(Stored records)
★ ★ ★ ★

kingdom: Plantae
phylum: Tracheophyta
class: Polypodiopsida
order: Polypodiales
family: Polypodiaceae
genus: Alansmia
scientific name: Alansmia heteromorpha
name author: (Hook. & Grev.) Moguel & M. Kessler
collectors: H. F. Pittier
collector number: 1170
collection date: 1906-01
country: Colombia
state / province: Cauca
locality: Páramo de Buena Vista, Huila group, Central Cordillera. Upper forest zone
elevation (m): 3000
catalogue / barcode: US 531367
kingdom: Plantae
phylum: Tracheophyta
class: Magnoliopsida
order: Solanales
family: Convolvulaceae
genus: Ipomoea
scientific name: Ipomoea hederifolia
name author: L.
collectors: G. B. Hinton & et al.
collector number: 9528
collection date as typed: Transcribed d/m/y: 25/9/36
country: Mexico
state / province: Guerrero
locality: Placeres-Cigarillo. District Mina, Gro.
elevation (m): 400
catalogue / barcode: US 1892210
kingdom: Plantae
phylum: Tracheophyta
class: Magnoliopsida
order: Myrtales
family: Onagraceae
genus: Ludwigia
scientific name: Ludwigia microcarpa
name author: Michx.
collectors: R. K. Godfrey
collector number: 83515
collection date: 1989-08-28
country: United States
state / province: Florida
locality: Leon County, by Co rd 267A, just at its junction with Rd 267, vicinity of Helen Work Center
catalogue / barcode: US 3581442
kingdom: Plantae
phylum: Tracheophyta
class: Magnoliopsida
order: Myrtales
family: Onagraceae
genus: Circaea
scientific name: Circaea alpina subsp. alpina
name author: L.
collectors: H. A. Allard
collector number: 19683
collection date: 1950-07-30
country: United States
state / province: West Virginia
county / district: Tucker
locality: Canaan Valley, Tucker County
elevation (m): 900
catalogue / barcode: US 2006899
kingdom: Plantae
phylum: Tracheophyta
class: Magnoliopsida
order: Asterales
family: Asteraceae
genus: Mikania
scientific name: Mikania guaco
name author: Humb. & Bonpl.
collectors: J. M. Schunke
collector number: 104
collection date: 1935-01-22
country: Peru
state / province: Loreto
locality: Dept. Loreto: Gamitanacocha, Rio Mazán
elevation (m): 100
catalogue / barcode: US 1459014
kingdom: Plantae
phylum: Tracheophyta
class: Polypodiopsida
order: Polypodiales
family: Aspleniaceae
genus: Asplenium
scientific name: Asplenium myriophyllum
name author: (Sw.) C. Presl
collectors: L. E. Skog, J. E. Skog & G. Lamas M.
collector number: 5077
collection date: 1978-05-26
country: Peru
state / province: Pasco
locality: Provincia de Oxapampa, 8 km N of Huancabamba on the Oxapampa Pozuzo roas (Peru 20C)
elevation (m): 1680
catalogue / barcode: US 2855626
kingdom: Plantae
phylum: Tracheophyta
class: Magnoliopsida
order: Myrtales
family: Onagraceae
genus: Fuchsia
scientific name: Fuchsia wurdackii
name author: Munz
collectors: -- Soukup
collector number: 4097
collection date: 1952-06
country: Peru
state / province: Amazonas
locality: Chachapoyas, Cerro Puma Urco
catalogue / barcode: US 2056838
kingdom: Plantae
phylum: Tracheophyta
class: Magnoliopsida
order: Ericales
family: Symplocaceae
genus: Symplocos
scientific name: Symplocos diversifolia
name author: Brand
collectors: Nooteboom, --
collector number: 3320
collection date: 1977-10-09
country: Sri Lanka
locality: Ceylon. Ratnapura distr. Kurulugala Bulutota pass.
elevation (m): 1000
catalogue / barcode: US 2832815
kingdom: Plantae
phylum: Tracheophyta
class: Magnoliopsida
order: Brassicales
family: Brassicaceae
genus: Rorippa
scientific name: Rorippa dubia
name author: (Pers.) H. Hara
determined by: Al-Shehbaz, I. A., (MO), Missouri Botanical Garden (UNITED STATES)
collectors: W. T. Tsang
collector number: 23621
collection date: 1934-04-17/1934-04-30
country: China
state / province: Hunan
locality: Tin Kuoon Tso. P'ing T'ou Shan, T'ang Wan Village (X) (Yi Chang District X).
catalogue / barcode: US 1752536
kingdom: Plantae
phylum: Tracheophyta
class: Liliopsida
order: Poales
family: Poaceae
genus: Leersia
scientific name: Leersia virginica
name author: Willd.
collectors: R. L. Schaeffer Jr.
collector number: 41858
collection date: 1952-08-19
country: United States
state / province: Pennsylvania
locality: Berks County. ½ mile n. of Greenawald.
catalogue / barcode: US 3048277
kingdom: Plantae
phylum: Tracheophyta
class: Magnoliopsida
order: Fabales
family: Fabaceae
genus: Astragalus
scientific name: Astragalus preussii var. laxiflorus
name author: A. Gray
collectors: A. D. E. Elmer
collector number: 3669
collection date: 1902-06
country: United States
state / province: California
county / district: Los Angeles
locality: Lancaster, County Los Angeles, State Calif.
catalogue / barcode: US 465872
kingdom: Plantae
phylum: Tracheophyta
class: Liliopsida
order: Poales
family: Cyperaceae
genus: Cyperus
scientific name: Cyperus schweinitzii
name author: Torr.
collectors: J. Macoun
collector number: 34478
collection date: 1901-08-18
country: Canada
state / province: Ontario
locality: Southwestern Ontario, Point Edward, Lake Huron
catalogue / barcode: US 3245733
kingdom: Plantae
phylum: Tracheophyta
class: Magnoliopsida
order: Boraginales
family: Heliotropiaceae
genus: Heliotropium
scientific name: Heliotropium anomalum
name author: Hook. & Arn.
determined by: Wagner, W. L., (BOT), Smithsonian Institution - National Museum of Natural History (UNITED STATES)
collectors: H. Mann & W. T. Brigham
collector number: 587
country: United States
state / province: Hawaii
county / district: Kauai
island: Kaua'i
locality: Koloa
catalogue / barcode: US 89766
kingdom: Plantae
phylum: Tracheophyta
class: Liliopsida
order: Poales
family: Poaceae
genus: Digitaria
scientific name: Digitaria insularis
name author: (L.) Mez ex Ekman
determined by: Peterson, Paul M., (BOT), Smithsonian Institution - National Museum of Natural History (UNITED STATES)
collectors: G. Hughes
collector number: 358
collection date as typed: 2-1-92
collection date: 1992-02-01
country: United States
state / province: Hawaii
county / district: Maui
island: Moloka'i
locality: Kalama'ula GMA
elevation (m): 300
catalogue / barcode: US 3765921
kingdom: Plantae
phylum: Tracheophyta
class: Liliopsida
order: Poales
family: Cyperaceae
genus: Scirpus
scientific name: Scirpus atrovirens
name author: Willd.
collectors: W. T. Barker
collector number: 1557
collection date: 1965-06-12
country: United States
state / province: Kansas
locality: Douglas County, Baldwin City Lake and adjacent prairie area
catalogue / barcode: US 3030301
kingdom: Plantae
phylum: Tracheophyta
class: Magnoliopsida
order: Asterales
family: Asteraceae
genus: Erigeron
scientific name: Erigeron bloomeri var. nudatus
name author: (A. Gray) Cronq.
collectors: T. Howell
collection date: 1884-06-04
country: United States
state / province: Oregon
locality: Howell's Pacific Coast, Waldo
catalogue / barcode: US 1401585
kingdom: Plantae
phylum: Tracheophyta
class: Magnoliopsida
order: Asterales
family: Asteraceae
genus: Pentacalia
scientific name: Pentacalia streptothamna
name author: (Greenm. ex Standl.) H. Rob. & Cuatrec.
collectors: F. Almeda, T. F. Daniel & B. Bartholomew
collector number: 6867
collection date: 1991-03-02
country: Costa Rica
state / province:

★ ★ ★ ★

▶ _Do this_
Output the listing verbatim, starting at its first line and ending at the line that contains "collector number: 9528", with both of those lines included.

▶ _Solution below_
kingdom: Plantae
phylum: Tracheophyta
class: Polypodiopsida
order: Polypodiales
family: Polypodiaceae
genus: Alansmia
scientific name: Alansmia heteromorpha
name author: (Hook. & Grev.) Moguel & M. Kessler
collectors: H. F. Pittier
collector number: 1170
collection date: 1906-01
country: Colombia
state / province: Cauca
locality: Páramo de Buena Vista, Huila group, Central Cordillera. Upper forest zone
elevation (m): 3000
catalogue / barcode: US 531367
kingdom: Plantae
phylum: Tracheophyta
class: Magnoliopsida
order: Solanales
family: Convolvulaceae
genus: Ipomoea
scientific name: Ipomoea hederifolia
name author: L.
collectors: G. B. Hinton & et al.
collector number: 9528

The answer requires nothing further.